Try it: Swap "neighbors" for "adjacent values" throughout the data below, leaving everything else unchanged, and write it out again without the pictures.
↓↓↓
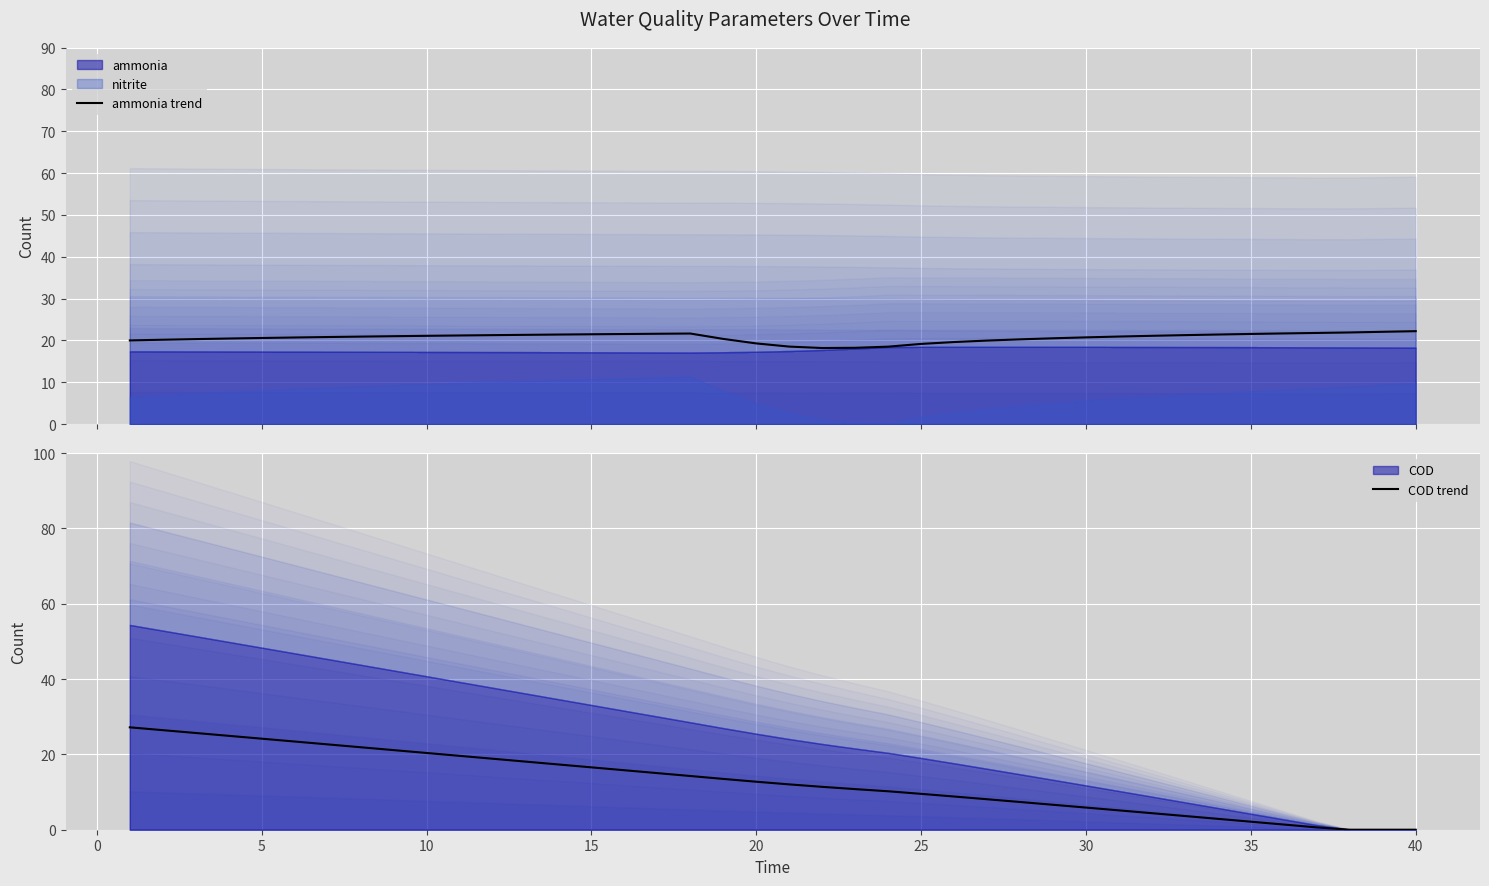

What is the average value of the COD trend series?

12.8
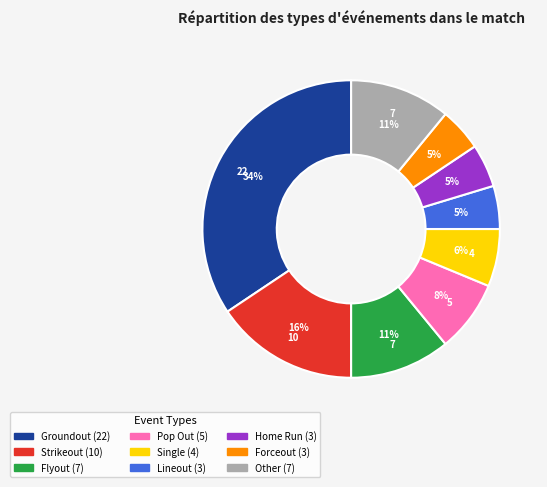

Does any single category account for the majority?

No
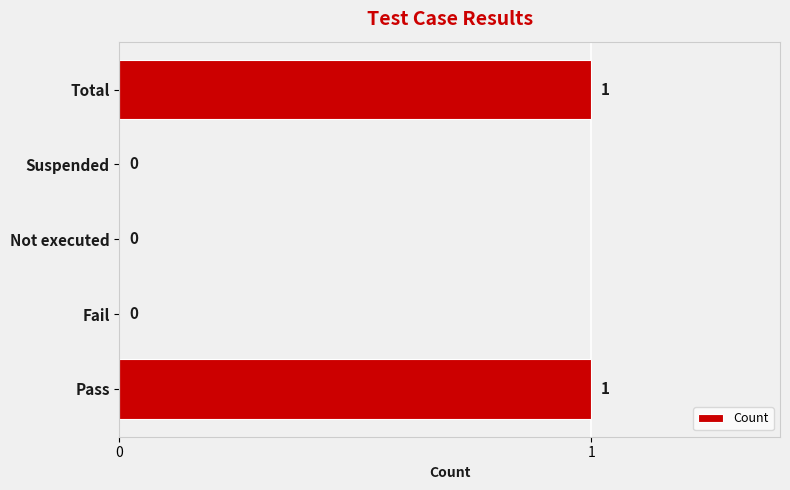

How many values are between 0 and 1?

5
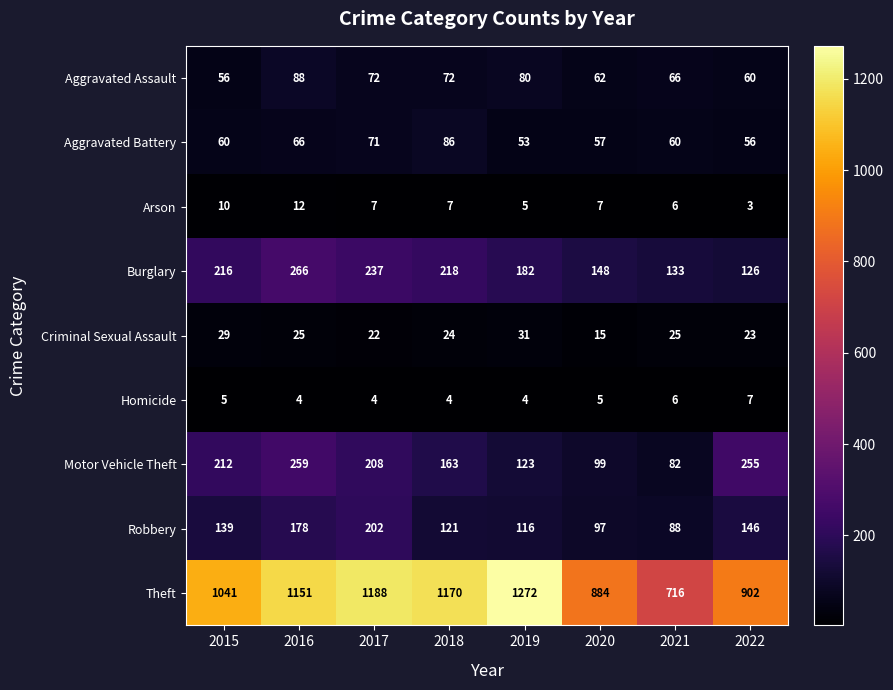

List the series in order of their peak value, highest first.

Theft, Burglary, Motor Vehicle Theft, Robbery, Aggravated Assault, Aggravated Battery, Criminal Sexual Assault, Arson, Homicide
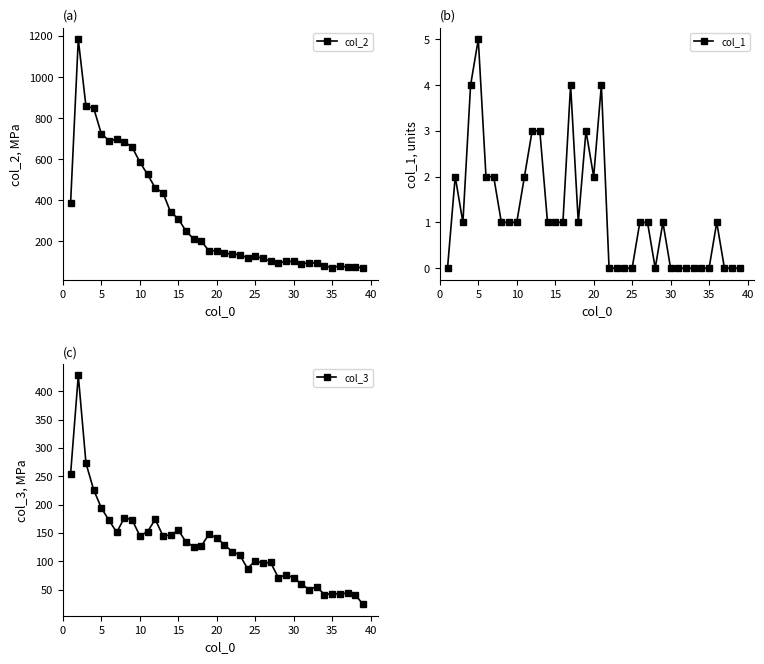

In col_3, how many points are lower than both neighbors (excluding endpoints)?

10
↑↑↑
Output of the exercise:
What is the average value of the COD trend series?

12.8

Does any single category account for the majority?

No

How many values are between 0 and 1?

5

List the series in order of their peak value, highest first.

Theft, Burglary, Motor Vehicle Theft, Robbery, Aggravated Assault, Aggravated Battery, Criminal Sexual Assault, Arson, Homicide

In col_3, how many points are lower than both adjacent values (excluding endpoints)?

10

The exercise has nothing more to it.